A Boolean Matrix in C# (also known as a logical matrix) is a useful mathematical tool for complex math operations. A boolean matrix is a number matrix that consists of only 1's and 0's (or true and false). They are useful in a wide range of mathematics.
Since .NET Framework does not come with built-in support for matrix math, our boolean matrix C# math library is going to be written from scratch.
The C# matrix will be represented using a multi-dimensional array. Multi-dimensional arrays in C# are denoted by a comma between brackets, such as [,]. There are advantages and disadvantages of using multi-dimensional arrays vs jagged arrays ([][] for example). In our case, multi-dimensional arrays make the C# programming a bit simpler.
Our C# Boolean Matrix supports three operations: Meet, Join, and Product. Meet and Join are the simplest matrix operations since they only work between matrices of the same dimensions. Meet "and's" each element between the matrices while Join "or's" them.
Product is a bit more complicated. The product operation is regular matrix multiplication. In a nutshell, only boolean matrices where the number of columns in one is the same as the number of rows in the other can be multiplied.
Closures in a boolean matrix as used if the matrix represents a relation. This is something pretty mathy, but C# makes it very simple to program. The closure algorithms included are Reflexive, Symmetric, and Transitive. Transitive closure is the most complex and it uses Warshall's Algorithm to calculate the transitive closure of any boolean matrix.
The only matrix transformation included in the C# class is Transpose. Matrix transponse basically flips the width and height of a matrix, making the rows into columns (or columns into rows).

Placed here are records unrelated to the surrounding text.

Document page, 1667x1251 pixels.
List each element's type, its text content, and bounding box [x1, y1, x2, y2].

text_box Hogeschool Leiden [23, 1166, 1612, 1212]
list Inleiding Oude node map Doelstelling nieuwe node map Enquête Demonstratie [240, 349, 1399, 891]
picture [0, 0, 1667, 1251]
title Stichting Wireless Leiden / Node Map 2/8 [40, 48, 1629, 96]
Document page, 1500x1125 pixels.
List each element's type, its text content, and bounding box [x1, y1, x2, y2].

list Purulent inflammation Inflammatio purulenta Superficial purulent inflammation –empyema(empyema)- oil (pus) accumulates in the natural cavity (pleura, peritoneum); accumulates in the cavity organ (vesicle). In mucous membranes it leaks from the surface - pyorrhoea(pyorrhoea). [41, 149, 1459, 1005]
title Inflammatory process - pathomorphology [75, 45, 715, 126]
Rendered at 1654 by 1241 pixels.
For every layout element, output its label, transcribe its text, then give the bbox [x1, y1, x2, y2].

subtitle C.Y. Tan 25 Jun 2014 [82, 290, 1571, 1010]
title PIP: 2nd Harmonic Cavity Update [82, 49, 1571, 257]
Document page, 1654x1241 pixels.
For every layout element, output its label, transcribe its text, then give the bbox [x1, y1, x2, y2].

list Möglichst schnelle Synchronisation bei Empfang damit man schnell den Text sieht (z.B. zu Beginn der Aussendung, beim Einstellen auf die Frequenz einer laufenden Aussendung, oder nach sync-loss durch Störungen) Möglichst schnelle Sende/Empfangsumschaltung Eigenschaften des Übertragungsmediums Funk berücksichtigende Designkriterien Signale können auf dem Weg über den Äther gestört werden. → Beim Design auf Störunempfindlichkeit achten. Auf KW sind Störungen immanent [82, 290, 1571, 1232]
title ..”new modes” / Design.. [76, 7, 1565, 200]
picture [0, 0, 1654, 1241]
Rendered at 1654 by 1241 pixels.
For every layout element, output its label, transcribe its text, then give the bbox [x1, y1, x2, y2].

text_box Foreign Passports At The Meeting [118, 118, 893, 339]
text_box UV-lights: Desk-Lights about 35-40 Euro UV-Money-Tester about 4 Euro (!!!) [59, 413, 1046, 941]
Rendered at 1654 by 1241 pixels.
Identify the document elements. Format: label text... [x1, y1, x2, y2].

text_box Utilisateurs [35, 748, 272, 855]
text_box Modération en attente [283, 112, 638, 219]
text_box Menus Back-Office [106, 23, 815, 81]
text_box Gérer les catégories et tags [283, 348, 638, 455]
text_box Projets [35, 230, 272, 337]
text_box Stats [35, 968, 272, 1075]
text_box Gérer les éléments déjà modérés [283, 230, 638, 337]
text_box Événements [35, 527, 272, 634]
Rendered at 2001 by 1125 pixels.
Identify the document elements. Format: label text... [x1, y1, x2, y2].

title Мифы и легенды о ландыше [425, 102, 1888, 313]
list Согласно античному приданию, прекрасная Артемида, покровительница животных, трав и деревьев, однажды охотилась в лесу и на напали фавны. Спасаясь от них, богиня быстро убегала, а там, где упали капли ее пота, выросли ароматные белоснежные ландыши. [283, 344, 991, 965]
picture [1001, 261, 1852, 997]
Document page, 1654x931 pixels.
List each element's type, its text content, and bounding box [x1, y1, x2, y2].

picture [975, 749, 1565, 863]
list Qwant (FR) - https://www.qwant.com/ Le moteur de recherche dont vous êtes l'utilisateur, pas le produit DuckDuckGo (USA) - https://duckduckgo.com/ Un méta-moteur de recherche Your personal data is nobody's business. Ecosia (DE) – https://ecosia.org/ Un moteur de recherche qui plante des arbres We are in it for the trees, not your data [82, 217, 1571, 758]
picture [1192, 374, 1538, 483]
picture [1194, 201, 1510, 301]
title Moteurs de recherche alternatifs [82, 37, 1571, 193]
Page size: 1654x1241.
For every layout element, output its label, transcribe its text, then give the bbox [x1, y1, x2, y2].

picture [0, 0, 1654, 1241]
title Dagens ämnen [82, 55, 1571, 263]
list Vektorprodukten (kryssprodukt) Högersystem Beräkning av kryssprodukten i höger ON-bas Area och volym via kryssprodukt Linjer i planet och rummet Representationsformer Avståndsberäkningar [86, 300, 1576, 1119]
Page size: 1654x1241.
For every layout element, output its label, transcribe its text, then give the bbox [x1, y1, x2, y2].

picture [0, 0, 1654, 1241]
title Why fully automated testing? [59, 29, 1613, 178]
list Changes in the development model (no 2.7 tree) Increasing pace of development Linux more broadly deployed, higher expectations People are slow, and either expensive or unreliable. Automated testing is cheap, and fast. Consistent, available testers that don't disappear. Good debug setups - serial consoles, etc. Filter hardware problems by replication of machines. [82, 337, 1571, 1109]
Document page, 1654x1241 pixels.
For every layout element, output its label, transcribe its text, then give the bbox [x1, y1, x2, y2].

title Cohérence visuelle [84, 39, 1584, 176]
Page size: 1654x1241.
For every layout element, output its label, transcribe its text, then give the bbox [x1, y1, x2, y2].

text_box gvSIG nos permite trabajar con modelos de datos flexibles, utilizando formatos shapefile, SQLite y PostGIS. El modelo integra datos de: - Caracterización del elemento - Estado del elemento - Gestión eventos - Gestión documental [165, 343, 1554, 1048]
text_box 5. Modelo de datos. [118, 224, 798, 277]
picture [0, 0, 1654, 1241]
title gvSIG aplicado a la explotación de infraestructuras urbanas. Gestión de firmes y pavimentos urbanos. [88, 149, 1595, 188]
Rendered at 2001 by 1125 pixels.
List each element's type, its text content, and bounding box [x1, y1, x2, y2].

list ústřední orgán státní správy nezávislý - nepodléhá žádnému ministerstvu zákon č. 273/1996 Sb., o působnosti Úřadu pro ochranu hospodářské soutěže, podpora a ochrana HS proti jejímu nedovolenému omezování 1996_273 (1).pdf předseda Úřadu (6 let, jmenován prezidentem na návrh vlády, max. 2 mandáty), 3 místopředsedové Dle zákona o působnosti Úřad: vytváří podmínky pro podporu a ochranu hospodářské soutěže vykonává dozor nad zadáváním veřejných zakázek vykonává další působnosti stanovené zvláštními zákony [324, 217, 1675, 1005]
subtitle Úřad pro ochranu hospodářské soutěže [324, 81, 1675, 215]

My intention was to include an Inverse transformation C# function, but the problem is too complex for our simple boolean matrix code.
The C# source code for the boolean matrix class is straight foward. As mentioned before, I opted for a multi-dimensional array to store the values to make the code more readable. In that note, the matrix class also includes a simple algorithm to make the matrix readable on-screen (called with ToString).